YOUR GOAL:
Set down exactly the lines in the records below that run from the line with "photomicrograph of renal" to the line with "brightfield microscopy of", inclusive, and nothing more.

§ §

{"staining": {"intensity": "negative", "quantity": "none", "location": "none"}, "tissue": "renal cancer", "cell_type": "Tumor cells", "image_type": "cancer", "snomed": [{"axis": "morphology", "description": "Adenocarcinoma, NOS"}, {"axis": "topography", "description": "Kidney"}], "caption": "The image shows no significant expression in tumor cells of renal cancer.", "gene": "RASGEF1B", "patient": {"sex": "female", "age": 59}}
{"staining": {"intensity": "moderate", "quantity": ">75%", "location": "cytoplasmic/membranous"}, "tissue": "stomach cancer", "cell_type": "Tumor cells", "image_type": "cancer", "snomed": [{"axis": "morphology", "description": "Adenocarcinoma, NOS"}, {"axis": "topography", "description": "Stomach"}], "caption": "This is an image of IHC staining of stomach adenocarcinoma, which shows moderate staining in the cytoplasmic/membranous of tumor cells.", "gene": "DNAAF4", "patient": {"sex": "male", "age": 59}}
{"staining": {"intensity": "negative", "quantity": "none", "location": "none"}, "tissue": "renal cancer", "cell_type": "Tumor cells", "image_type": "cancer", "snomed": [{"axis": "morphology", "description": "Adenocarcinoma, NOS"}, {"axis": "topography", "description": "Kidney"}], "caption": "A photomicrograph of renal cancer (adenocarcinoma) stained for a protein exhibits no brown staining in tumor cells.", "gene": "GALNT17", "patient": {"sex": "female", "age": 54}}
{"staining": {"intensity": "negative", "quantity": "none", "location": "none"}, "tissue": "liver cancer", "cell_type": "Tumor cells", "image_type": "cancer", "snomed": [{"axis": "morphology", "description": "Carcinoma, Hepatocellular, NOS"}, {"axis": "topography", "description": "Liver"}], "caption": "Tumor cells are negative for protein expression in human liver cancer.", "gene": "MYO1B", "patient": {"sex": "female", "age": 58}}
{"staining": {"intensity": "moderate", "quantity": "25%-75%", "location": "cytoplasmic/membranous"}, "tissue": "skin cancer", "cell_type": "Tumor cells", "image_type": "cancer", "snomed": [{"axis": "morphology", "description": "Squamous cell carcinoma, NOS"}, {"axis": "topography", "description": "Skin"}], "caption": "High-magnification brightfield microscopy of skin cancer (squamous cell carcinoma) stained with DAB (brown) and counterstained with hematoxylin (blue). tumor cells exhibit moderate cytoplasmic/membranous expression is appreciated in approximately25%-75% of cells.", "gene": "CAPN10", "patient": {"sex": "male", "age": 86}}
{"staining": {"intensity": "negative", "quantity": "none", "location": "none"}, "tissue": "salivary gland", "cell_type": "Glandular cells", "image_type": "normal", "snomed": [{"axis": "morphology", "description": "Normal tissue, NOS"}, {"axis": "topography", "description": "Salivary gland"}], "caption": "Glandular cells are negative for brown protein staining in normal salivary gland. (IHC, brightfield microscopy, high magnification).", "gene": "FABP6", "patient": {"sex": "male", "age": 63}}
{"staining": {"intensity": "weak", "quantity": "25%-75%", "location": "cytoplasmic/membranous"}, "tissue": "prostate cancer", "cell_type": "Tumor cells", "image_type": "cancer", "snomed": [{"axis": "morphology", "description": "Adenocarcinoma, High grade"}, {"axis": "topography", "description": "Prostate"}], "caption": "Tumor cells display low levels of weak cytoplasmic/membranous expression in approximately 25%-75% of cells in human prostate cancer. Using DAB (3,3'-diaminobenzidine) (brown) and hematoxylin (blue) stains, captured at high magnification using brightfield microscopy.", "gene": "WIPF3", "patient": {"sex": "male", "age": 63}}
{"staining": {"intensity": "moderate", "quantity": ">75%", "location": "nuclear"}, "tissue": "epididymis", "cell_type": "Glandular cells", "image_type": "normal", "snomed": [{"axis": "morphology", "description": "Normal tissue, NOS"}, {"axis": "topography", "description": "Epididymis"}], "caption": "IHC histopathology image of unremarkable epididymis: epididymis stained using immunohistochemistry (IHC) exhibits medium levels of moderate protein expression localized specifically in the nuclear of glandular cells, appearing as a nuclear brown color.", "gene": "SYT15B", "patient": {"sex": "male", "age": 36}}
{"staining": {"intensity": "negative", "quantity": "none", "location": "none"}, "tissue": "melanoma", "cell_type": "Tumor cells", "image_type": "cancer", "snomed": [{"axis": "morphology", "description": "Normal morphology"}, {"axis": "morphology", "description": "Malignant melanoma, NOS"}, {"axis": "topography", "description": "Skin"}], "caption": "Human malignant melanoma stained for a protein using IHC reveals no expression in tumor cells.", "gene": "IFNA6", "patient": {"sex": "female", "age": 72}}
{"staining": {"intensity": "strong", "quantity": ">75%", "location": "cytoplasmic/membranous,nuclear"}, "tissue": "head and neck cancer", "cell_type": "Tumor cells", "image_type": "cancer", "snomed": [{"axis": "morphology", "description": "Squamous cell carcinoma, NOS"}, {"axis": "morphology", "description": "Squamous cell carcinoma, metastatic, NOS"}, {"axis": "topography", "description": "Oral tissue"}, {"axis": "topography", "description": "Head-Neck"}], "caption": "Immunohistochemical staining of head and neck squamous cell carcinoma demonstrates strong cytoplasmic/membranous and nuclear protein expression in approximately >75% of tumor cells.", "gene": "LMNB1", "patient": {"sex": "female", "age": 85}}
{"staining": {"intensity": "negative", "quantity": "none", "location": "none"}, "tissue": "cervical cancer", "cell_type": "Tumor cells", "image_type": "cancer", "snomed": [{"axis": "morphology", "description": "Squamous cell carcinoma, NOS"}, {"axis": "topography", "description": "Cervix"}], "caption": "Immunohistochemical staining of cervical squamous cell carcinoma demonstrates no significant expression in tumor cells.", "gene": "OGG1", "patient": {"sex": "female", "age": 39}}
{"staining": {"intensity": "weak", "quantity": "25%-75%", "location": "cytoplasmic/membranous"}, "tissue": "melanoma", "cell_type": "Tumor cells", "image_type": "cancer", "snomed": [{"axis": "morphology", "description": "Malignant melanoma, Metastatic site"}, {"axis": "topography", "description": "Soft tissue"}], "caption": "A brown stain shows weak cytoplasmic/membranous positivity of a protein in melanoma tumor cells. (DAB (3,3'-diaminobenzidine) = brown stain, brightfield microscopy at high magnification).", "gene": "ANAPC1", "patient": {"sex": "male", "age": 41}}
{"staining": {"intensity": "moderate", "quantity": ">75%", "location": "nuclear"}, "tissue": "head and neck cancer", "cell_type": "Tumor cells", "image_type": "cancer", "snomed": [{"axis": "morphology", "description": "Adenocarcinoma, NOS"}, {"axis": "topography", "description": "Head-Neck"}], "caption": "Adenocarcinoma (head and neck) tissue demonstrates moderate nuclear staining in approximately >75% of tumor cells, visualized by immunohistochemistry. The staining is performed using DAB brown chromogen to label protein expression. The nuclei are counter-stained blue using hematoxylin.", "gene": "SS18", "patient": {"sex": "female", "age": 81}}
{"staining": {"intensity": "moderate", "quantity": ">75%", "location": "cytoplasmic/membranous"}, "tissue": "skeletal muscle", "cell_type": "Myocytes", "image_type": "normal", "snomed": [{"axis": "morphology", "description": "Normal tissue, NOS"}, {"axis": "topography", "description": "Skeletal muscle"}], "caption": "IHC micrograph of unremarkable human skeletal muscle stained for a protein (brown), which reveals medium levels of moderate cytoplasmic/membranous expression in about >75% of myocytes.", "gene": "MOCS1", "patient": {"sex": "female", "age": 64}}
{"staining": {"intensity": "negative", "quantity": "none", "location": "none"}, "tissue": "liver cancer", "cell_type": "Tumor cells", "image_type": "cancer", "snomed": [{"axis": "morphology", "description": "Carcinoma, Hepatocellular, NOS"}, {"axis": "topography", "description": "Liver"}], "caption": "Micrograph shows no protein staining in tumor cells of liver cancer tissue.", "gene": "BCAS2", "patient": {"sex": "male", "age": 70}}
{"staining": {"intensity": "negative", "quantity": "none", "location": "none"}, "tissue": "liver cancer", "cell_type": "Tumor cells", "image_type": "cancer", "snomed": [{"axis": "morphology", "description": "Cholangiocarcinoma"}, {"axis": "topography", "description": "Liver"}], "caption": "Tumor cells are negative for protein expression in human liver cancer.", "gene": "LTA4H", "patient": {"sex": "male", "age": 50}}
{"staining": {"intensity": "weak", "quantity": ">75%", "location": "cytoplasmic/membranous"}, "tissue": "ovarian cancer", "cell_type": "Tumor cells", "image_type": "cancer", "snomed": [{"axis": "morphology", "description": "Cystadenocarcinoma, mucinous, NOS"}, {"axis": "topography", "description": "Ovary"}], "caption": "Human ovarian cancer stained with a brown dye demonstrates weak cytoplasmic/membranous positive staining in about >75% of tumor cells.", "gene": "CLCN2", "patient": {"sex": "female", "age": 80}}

§ §

EXERCISE RESULT:
{"staining": {"intensity": "negative", "quantity": "none", "location": "none"}, "tissue": "renal cancer", "cell_type": "Tumor cells", "image_type": "cancer", "snomed": [{"axis": "morphology", "description": "Adenocarcinoma, NOS"}, {"axis": "topography", "description": "Kidney"}], "caption": "A photomicrograph of renal cancer (adenocarcinoma) stained for a protein exhibits no brown staining in tumor cells.", "gene": "GALNT17", "patient": {"sex": "female", "age": 54}}
{"staining": {"intensity": "negative", "quantity": "none", "location": "none"}, "tissue": "liver cancer", "cell_type": "Tumor cells", "image_type": "cancer", "snomed": [{"axis": "morphology", "description": "Carcinoma, Hepatocellular, NOS"}, {"axis": "topography", "description": "Liver"}], "caption": "Tumor cells are negative for protein expression in human liver cancer.", "gene": "MYO1B", "patient": {"sex": "female", "age": 58}}
{"staining": {"intensity": "moderate", "quantity": "25%-75%", "location": "cytoplasmic/membranous"}, "tissue": "skin cancer", "cell_type": "Tumor cells", "image_type": "cancer", "snomed": [{"axis": "morphology", "description": "Squamous cell carcinoma, NOS"}, {"axis": "topography", "description": "Skin"}], "caption": "High-magnification brightfield microscopy of skin cancer (squamous cell carcinoma) stained with DAB (brown) and counterstained with hematoxylin (blue). tumor cells exhibit moderate cytoplasmic/membranous expression is appreciated in approximately25%-75% of cells.", "gene": "CAPN10", "patient": {"sex": "male", "age": 86}}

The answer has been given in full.